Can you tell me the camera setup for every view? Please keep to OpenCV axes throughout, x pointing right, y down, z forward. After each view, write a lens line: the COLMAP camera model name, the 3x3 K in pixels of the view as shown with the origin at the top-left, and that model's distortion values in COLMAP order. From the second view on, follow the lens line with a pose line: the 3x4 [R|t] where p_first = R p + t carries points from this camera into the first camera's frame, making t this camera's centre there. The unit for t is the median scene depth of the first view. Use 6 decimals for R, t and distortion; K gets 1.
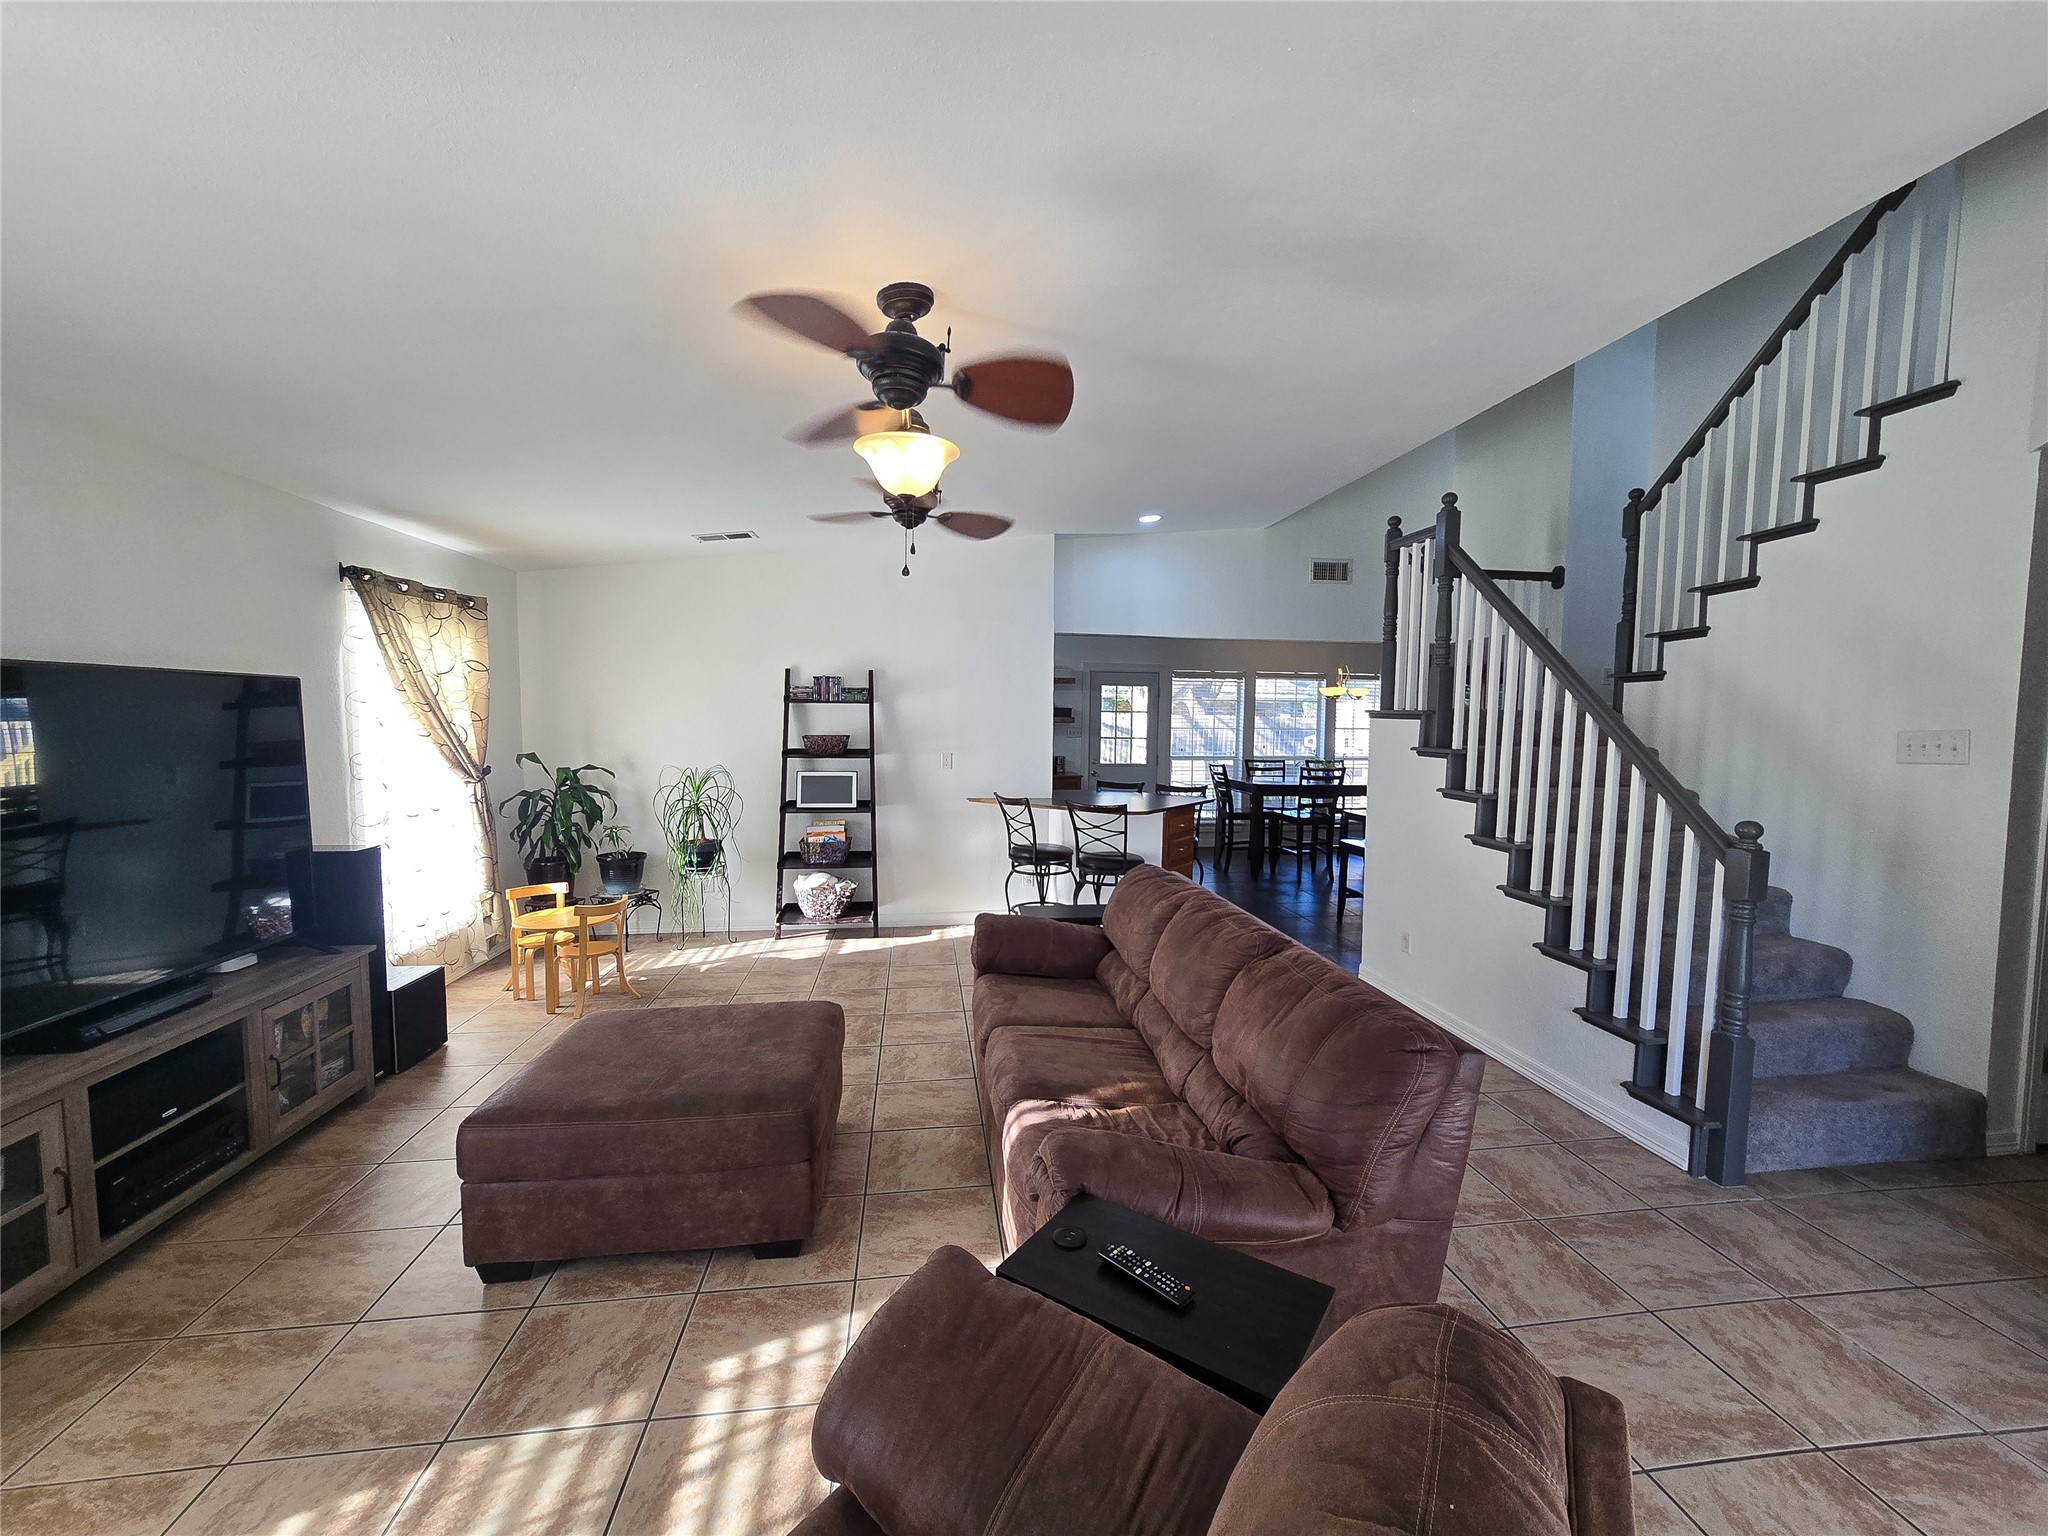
lens RADIAL K [[840.2, 0, 1033.1], [0, 840.2, 771.5], [0, 0, 1]] dist [-0.013590, 0.007071]
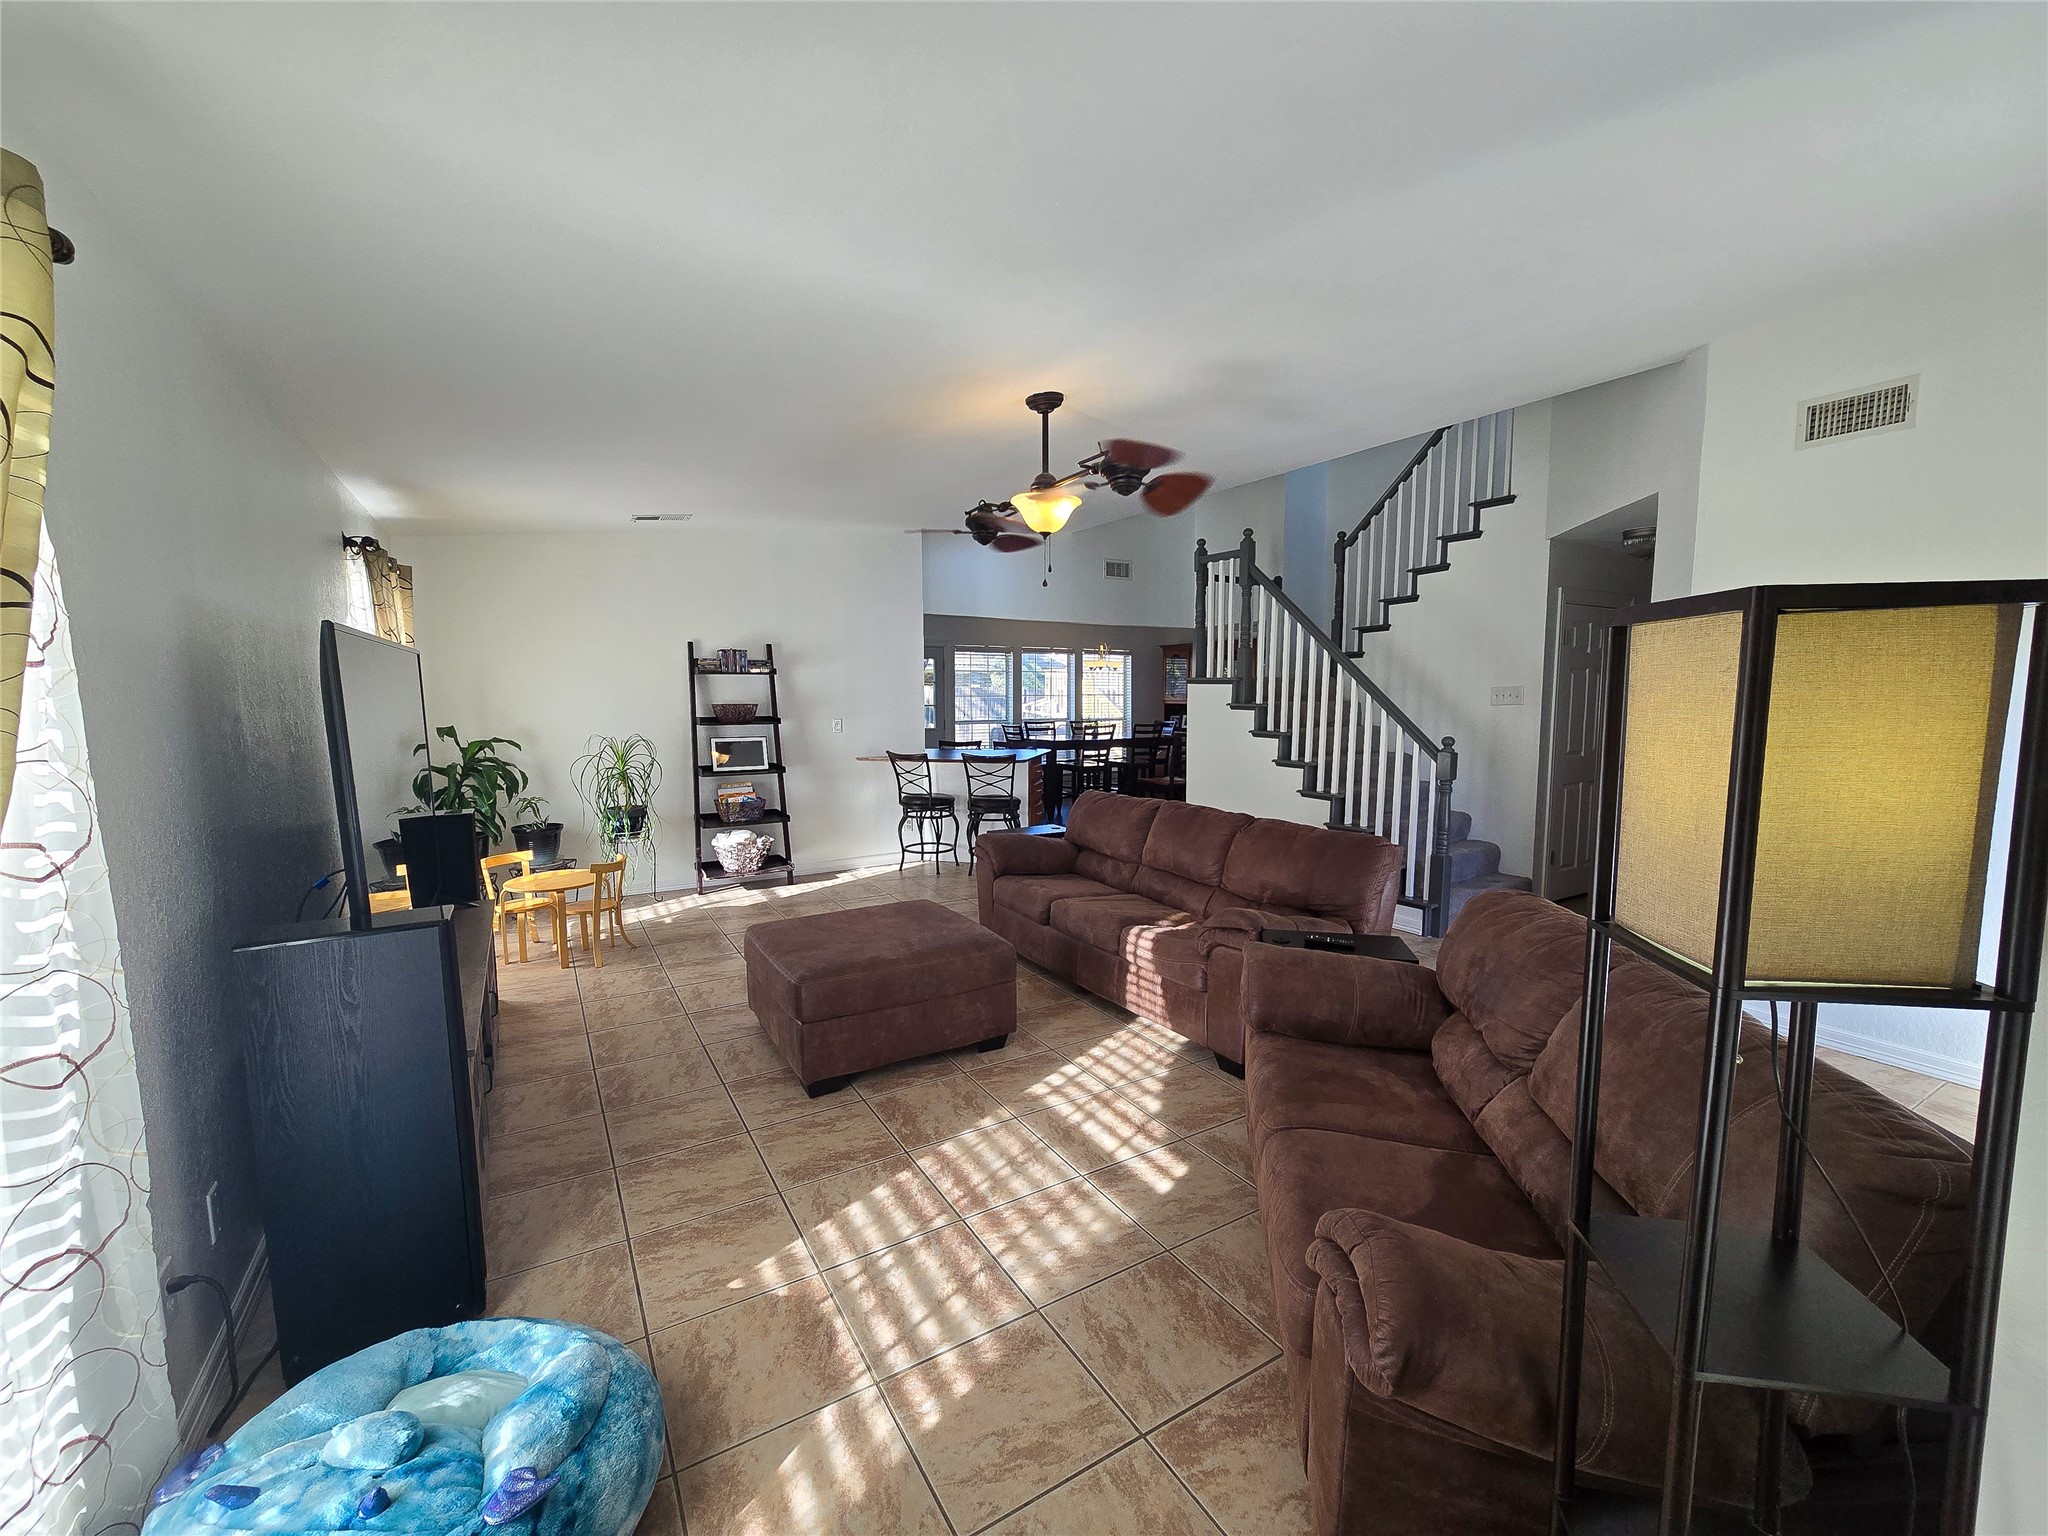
lens RADIAL K [[840.2, 0, 1034.9], [0, 840.2, 771.8], [0, 0, 1]] dist [-0.013590, 0.007071]
pose [[0.918432, -0.048492, 0.392595, -0.337911], [0.035034, 0.998529, 0.041376, 0.013575], [-0.394024, -0.024247, 0.918780, -0.158523]]
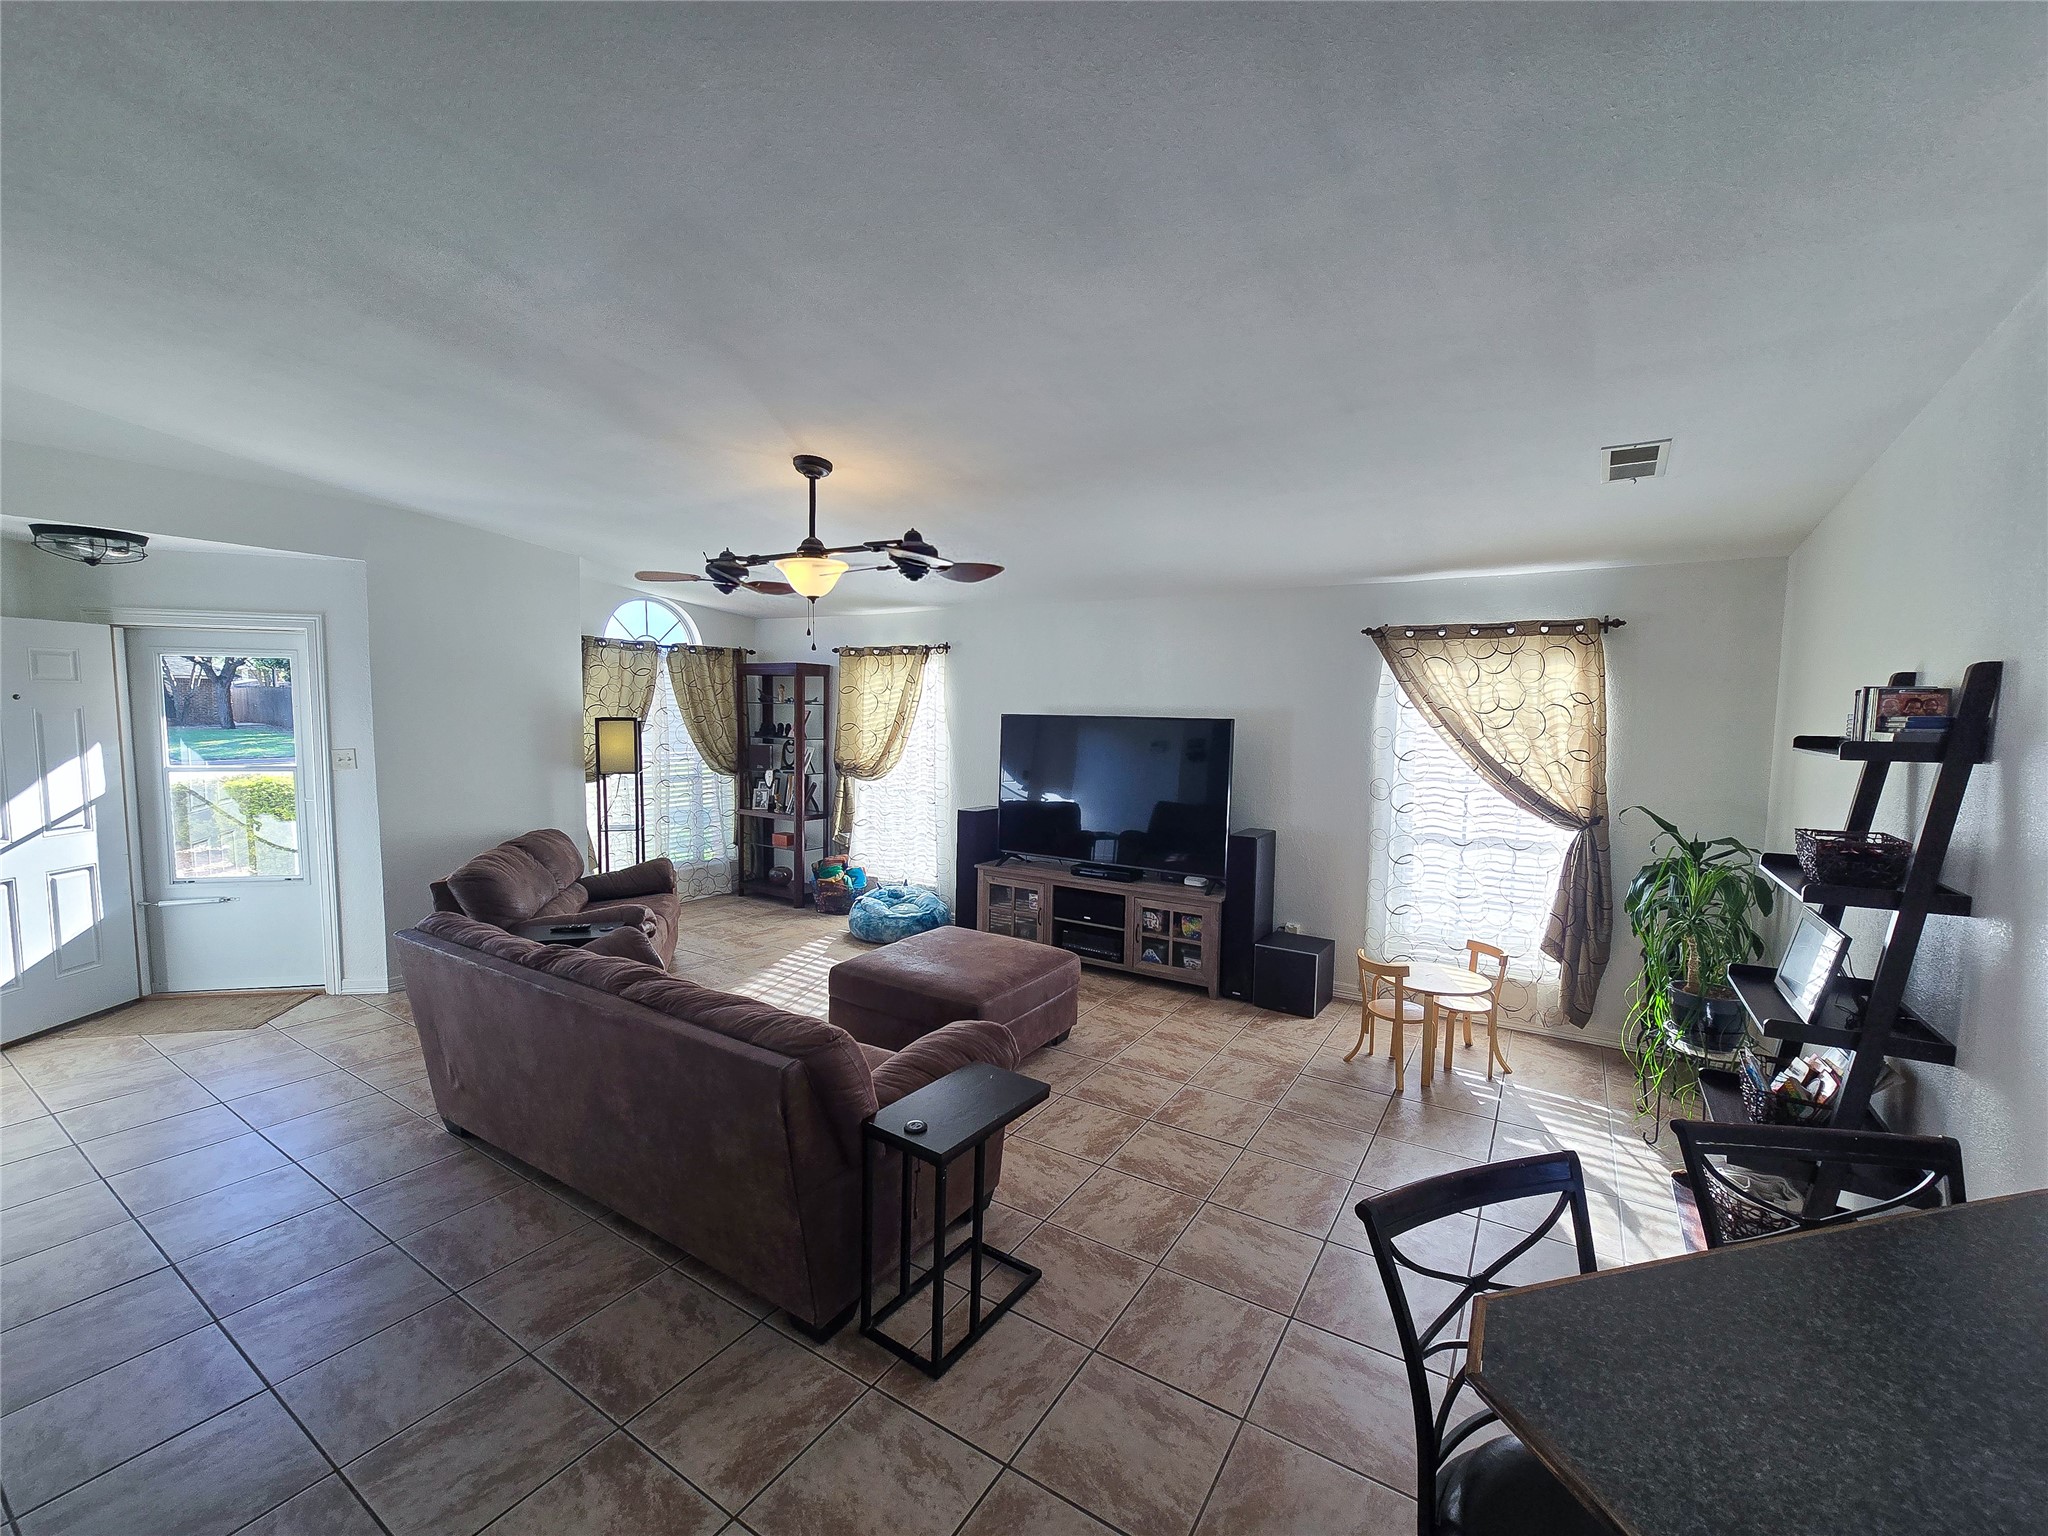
lens RADIAL K [[840.2, 0, 1020.5], [0, 840.2, 767.3], [0, 0, 1]] dist [-0.013590, 0.007071]
pose [[-0.654371, 0.037919, -0.755222, 0.355358], [-0.076889, 0.990229, 0.116340, -0.102443], [0.752254, 0.134198, -0.645062, 1.048456]]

## TASK GOAL
Could you write out the data again with "6 decimals" swapped for "six decimal places", everything else unchanged and the pictures omitted?

## RESPONSE
Can you tell me the camera setup for every view? Please keep to OpenCV axes throughout, x pointing right, y down, z forward. After each view, write a lens line: the COLMAP camera model name, the 3x3 K in pixels of the view as shown with the origin at the top-left, and that model's distortion values in COLMAP order. From the second view on, follow the lens line with a pose line: the 3x4 [R|t] where p_first = R p + t carries points from this camera into the first camera's frame, making t this camera's centre there. The unit for t is the median scene depth of the first view. Use six decimal places for R, t and distortion; K gets 1.
lens RADIAL K [[840.2, 0, 1033.1], [0, 840.2, 771.5], [0, 0, 1]] dist [-0.013590, 0.007071]
lens RADIAL K [[840.2, 0, 1034.9], [0, 840.2, 771.8], [0, 0, 1]] dist [-0.013590, 0.007071]
pose [[0.918432, -0.048492, 0.392595, -0.337911], [0.035034, 0.998529, 0.041376, 0.013575], [-0.394024, -0.024247, 0.918780, -0.158523]]
lens RADIAL K [[840.2, 0, 1020.5], [0, 840.2, 767.3], [0, 0, 1]] dist [-0.013590, 0.007071]
pose [[-0.654371, 0.037919, -0.755222, 0.355358], [-0.076889, 0.990229, 0.116340, -0.102443], [0.752254, 0.134198, -0.645062, 1.048456]]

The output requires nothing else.